Employees Finding Meaning In Work Can Benefit Companies, Employee Mental Health

© Kovacevic
Research reported on in the American Heart Association (AHA) journal Stroke suggests that the brains of individuals who feel they have purpose and direction in life might age better than those who do not. The study suggests that having meaning might particularly help prevent cerebral infarcts, a type of stroke resulting from blood flow blockage to the brain.

“Purpose in life, the sense that life has meaning and direction, is associated with reduced risks of adverse health outcomes,” the study says

“However, it remains unknown whether purpose in life protects against the risk of cerebral infarcts among community-dwelling older people. We tested the hypothesis that greater purpose in life is associated with lower risk of cerebral infarcts.”
Researchers analyzed autopsy results of 453 people, 114 (25%) of who had clinically diagnosed stroke. At autopsy, researchers found:
  • Almost 50% had macroscopic infarcts (visible to the naked eye) or microinfarcts (visible with microscope).; 
  • Participants who had reported strong purpose in life were 44% less likely to have macroscopic infarcts. The study did not find a significant relationship between purpose and micro infarcts. 
  • The relationship between purpose in life and infarcts did not change when adjusted for vascular disease risk factors, including blood pressure, physical activity, depression and diabetes. 
  • Purpose in life was most significant in small infarcts in the subcortical blood vessels supplying deep brain structures; 
  • Alzheimer’s disease or clinically diagnosed stroke did not influence the relationship between purpose in life and infarcts. 
Meaning has an impact in the workplace as well. A 2013 Gallup report states that 70% of workers are “not engaged” or “actively disengaged” in their work, meaning they are "emotionally disconnected from their workplaces and less likely to be productive."
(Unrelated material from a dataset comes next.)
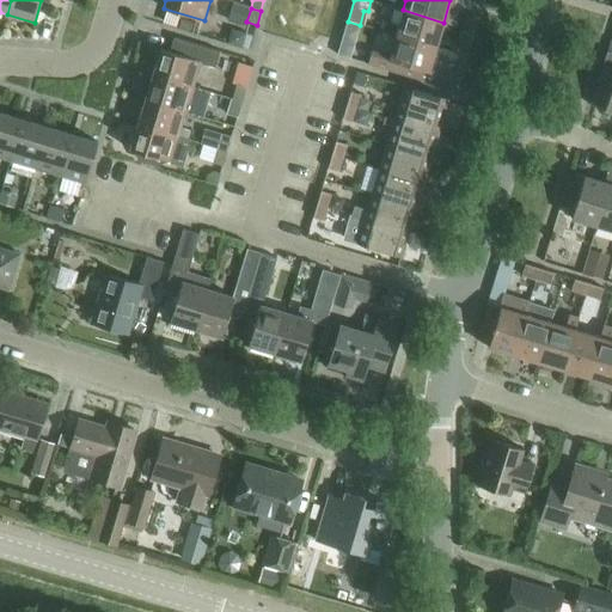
[(379,31),(396,35),(436,47),(444,23),(403,10),(398,25),(381,22),(379,31)]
To add insult to injury, a lack of meaning can also hurt employee retention. A survey conducted by the Harvard Business Review and consulting firm The Energy Project suggests that companies where employees find meaning and significance in their work can see dramatic reduction in employee turnover.
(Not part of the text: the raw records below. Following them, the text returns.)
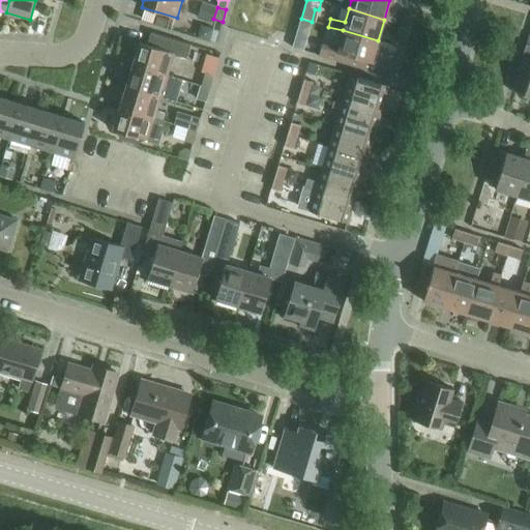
[(156,17),(154,25),(163,28),(165,20),(156,17)]
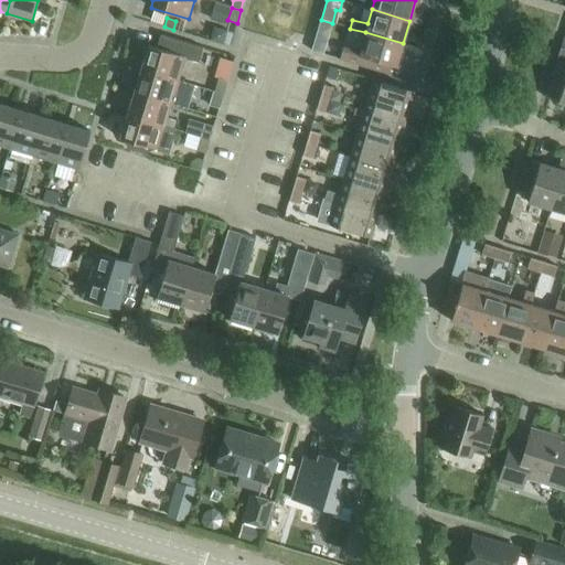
[(312,51),(322,54),(332,23),(321,20),(312,51)]
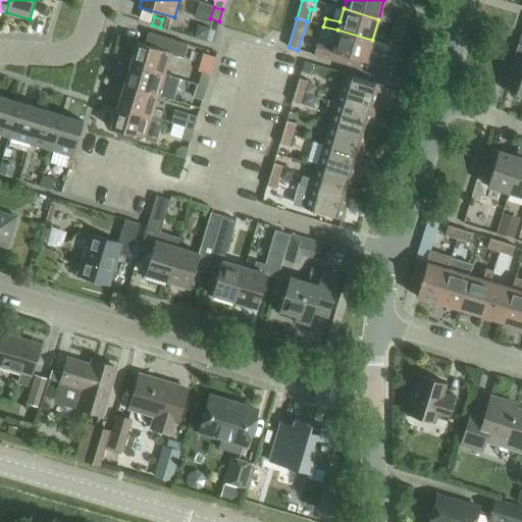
[(197,25),(194,38),(195,38),(206,41),(209,30),(209,29),(197,25)]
“Employees who derive meaning and significance from their work were more than three times as likely to stay with their organizations—the highest single impact of any variable in our survey,” says a New York Times opinion piece penned by Energy Project representatives. “These employees also reported 1.7 times higher job satisfaction and they were 1.4 times more engaged at work.”

The full report on the research is available at the AHA website.